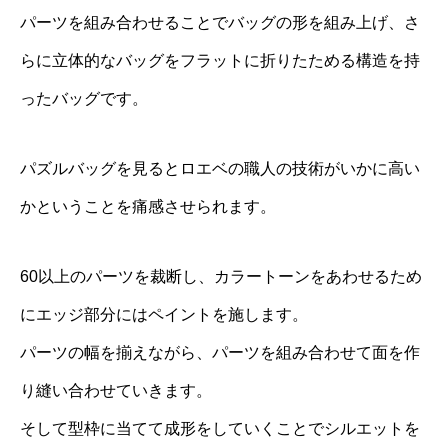
パーツを組み合わせることでバッグの形を組み上げ、さ
らに立体的なバッグをフラットに折りたためる構造を持
ったバッグです。
パズルバッグを見るとロエベの職人の技術がいかに高い
かということを痛感させられます。
60以上のパーツを裁断し、カラートーンをあわせるため
にエッジ部分にはペイントを施します。
パーツの幅を揃えながら、パーツを組み合わせて面を作
り縫い合わせていきます。
そして型枠に当てて成形をしていくことでシルエットを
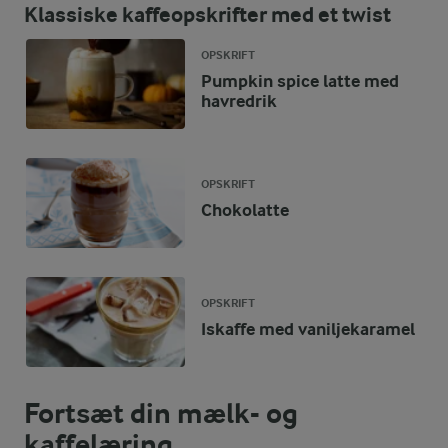
Klassiske kaffeopskrifter med et twist
OPSKRIFT
Pumpkin spice latte med
havredrik
OPSKRIFT
Chokolatte
OPSKRIFT
Iskaffe med vaniljekaramel
Fortsæt din mælk- og
kaffelæring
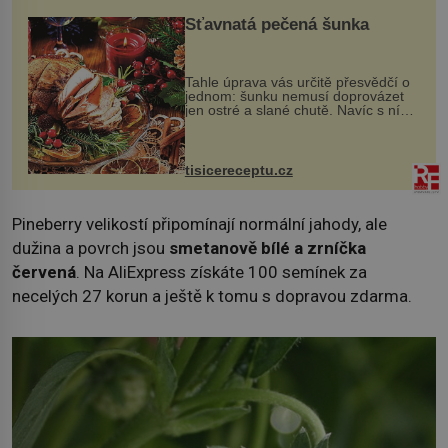
Šťavnatá pečená šunka
Tahle úprava vás určitě přesvědčí o
jednom: šunku nemusí doprovázet
jen ostré a slané chutě. Navíc s ní
nakrmíte poměrně hodně hladových
krků. Ingredience sádlo 3 kg šunky
vcelku 3 stroužky česneku hl...
tisicereceptu.cz
Pineberry velikostí připomínají normální jahody, ale
dužina a povrch jsou
smetanově bílé a zrníčka
červená
. Na AliExpress získáte 100 semínek za
necelých 27 korun a ještě k tomu s dopravou zdarma.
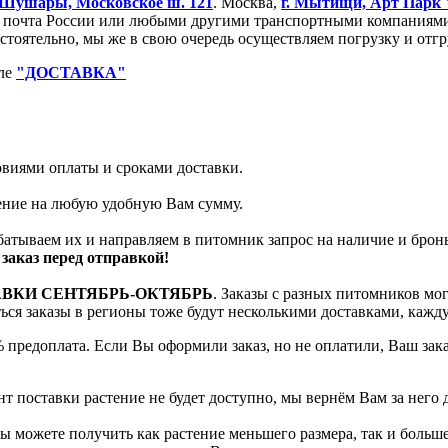
Шушары, Московское ш. 121
. Москва,
г. Мытищи, Арт Парк
очта России или любыми другими транспортными компаниями. 
остоятельно, мы же в свою очередь осуществляем погрузку и от
еле
"ДОСТАВКА"
ловиями оплаты и сроками доставки.
тение на любую удобную Вам сумму.
батываем их и направляем в питомник запрос на наличие и брон
заказ перед отправкой!
АВКИ СЕНТЯБРЬ-ОКТЯБРЬ
. Заказы с разных питомников мо
яться заказы в регионы тоже будут несколькими доставками, кажд
 предоплата. Если Вы оформили заказ, но не оплатили, Ваш зак
т поставки растение не будет доступно, мы вернём Вам за него 
 можете получить как растение меньшего размера, так и больше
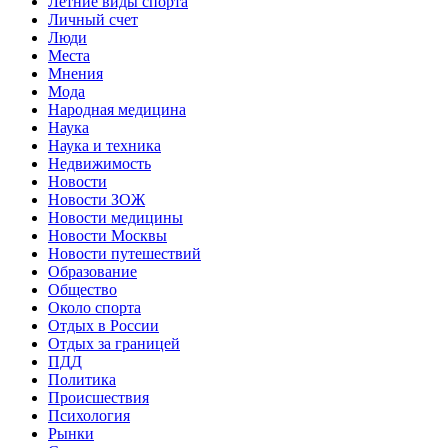
Летние виды спорта
Личный счет
Люди
Места
Мнения
Мода
Народная медицина
Наука
Наука и техника
Недвижимость
Новости
Новости ЗОЖ
Новости медицины
Новости Москвы
Новости путешествий
Образование
Общество
Около спорта
Отдых в России
Отдых за границей
ПДД
Политика
Происшествия
Психология
Рынки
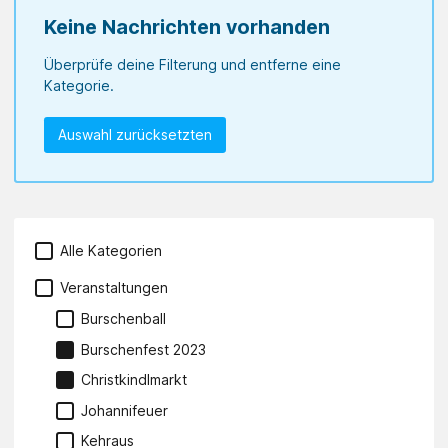
Keine Nachrichten vorhanden
Überprüfe deine Filterung und entferne eine
Kategorie.
Auswahl zurücksetzten
Alle Kategorien
Veranstaltungen
Burschenball
Burschenfest 2023
Christkindlmarkt
Johannifeuer
Kehraus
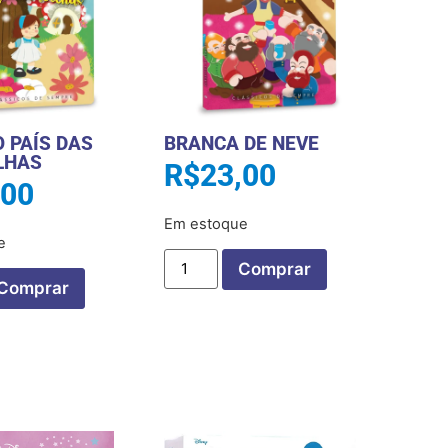
O PAÍS DAS
BRANCA DE NEVE
LHAS
R$
23,00
,00
Em estoque
e
Comprar
Comprar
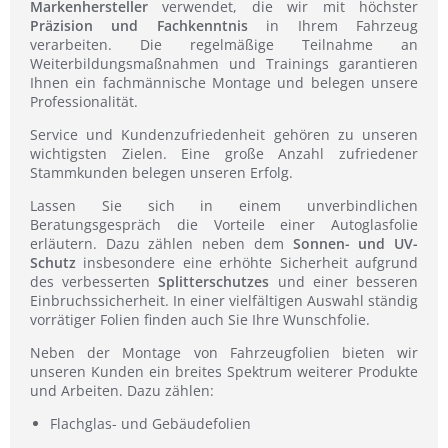
Markenhersteller
verwendet, die wir mit höchster
Präzision und Fachkenntnis
in Ihrem Fahrzeug
verarbeiten. Die regelmäßige Teilnahme an
Weiterbildungsmaßnahmen und Trainings garantieren
Ihnen ein fachmännische Montage und belegen unsere
Professionalität.
Service und Kundenzufriedenheit gehören zu unseren
wichtigsten Zielen. Eine große Anzahl zufriedener
Stammkunden belegen unseren Erfolg.
Lassen Sie sich in einem unverbindlichen
Beratungsgespräch die Vorteile einer Autoglasfolie
erläutern. Dazu zählen neben dem
Sonnen- und UV-
Schutz
insbesondere eine erhöhte Sicherheit aufgrund
des verbesserten
Splitterschutzes
und einer besseren
Einbruchssicherheit. In einer vielfältigen Auswahl ständig
vorrätiger Folien finden auch Sie Ihre Wunschfolie.
Neben der Montage von Fahrzeugfolien bieten wir
unseren Kunden ein breites Spektrum weiterer Produkte
und Arbeiten. Dazu zählen:
Flachglas- und Gebäudefolien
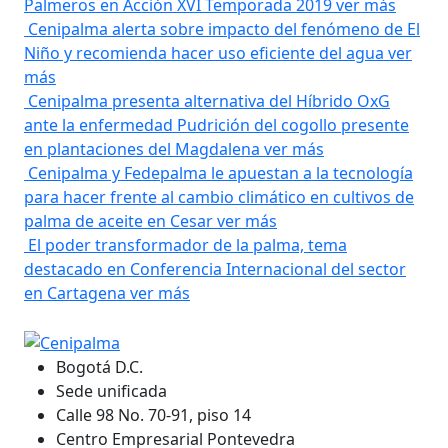
Palmeros en Acción XVI Temporada 2019
ver más
Cenipalma alerta sobre impacto del fenómeno de El
Niño y recomienda hacer uso eficiente del agua
ver
más
Cenipalma presenta alternativa del Híbrido OxG
ante la enfermedad Pudrición del cogollo presente
en plantaciones del Magdalena
ver más
Cenipalma y Fedepalma le apuestan a la tecnología
para hacer frente al cambio climático en cultivos de
palma de aceite en Cesar
ver más
El poder transformador de la palma, tema
destacado en Conferencia Internacional del sector
en Cartagena
ver más
Bogotá D.C.
Sede unificada
Calle 98 No. 70-91, piso 14
Centro Empresarial Pontevedra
━━━━━━━━━━━━━━━━━━━━
_Brief_.
Write out exactly the lines above between the one with "Auswahl zurücksetzten" and the one with "vorrätiger Folien finden", inclusive, with pictures left out.

_Final answer_.
Auswahl zurücksetzten
Alle Kategorien
Veranstaltungen
Burschenball
Burschenfest 2023
Christkindlmarkt
Johannifeuer
Kehraus
O PAÍS DAS
BRANCA DE NEVE
LHAS
R$
23,00
,00
Em estoque
e
Comprar
Comprar
Markenhersteller
verwendet, die wir mit höchster
Präzision und Fachkenntnis
in Ihrem Fahrzeug
verarbeiten. Die regelmäßige Teilnahme an
Weiterbildungsmaßnahmen und Trainings garantieren
Ihnen ein fachmännische Montage und belegen unsere
Professionalität.
Service und Kundenzufriedenheit gehören zu unseren
wichtigsten Zielen. Eine große Anzahl zufriedener
Stammkunden belegen unseren Erfolg.
Lassen Sie sich in einem unverbindlichen
Beratungsgespräch die Vorteile einer Autoglasfolie
erläutern. Dazu zählen neben dem
Sonnen- und UV-
Schutz
insbesondere eine erhöhte Sicherheit aufgrund
des verbesserten
Splitterschutzes
und einer besseren
Einbruchssicherheit. In einer vielfältigen Auswahl ständig
vorrätiger Folien finden auch Sie Ihre Wunschfolie.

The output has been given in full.